What convinced you that a stock was a “deep value”?
We saw three things as necessary. One of our qualifiers was that
you needed some policy changes coming. You needed to see light at
the end of the tunnel. But just like you cannot invest purely on
the day’s results, you cannot invest just on the basis of seeing
light at the end of the tunnel. That is not a recipe for making
money. In addition to policy changes coming, there had to be some
changes in place. Then, finally, the stocks have to be awfully
cheap. And we had that combination in Latin America.
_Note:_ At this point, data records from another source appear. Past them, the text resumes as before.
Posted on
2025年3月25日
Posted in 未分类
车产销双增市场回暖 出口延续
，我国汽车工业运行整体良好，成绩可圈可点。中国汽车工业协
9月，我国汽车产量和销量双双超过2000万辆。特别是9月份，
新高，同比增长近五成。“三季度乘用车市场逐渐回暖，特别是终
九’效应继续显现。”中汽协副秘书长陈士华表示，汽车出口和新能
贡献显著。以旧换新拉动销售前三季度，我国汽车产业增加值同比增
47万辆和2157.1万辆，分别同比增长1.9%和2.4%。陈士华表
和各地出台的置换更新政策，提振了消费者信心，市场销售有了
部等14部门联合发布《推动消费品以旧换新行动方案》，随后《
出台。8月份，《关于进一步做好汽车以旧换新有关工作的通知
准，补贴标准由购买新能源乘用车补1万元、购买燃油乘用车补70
Where was there sufficient “light” to encourage you to
invest?

In Argentina at the time that Carlos Menem got elected, things were
still very bad, with the kidnapping problems and all. But it was
clear that in Argentina there were the driving forces necessary for
me to go in. One was that Menem was quite different from the way he
was portrayed. He was not a traditional demagogue; he was going to
actually bring about some change. The other thing was that I looked
at the balance sheets of leading companies at that point-Perez
Companc, Astra, Molinos, off the top of my head-if you looked at
the balance sheets of these companies, they had dollar cash on the
balance sheets that was worth more than the shares. So it was
cheap, there was some evidence of change and there was promise of
more change.

But what came first: policy decisions or capital
flows?

In the early history there was still hope from both sides-both from
investors that changes would be made, and from policymakers that
investment would follow. But there was still no evidence that
either would occur-it was all a jump in the dark for both sides.My
sense was that never when you talked to the key policymakers was
their main motivation to get the money. The main motivation was:
“What we’re doing here doesn’t work. We have to change it because
it just doesn’t work.”

So the policies were made for pragmatic reasons rather than for
ideological reasons?

What happened was that there came a group of younger policy makers
who understood that they had to try to bring about some change, and
then everybody else climbed on the bandwagon. In Mexico, you had
Pedro Aspe, who was not only very bright, but a terrific salesman.
I think people underestimate the importance of being a salesman for
a policy.Before that, there was Hernan Buchi in Chile, who was
incredibly important. And in addition to Aspe, there was Domingo
Cavallo and Fernando Henrique Cardoso. These were the founding
fathers of change in Latin America-without these four people, the
transformations might not have been possible.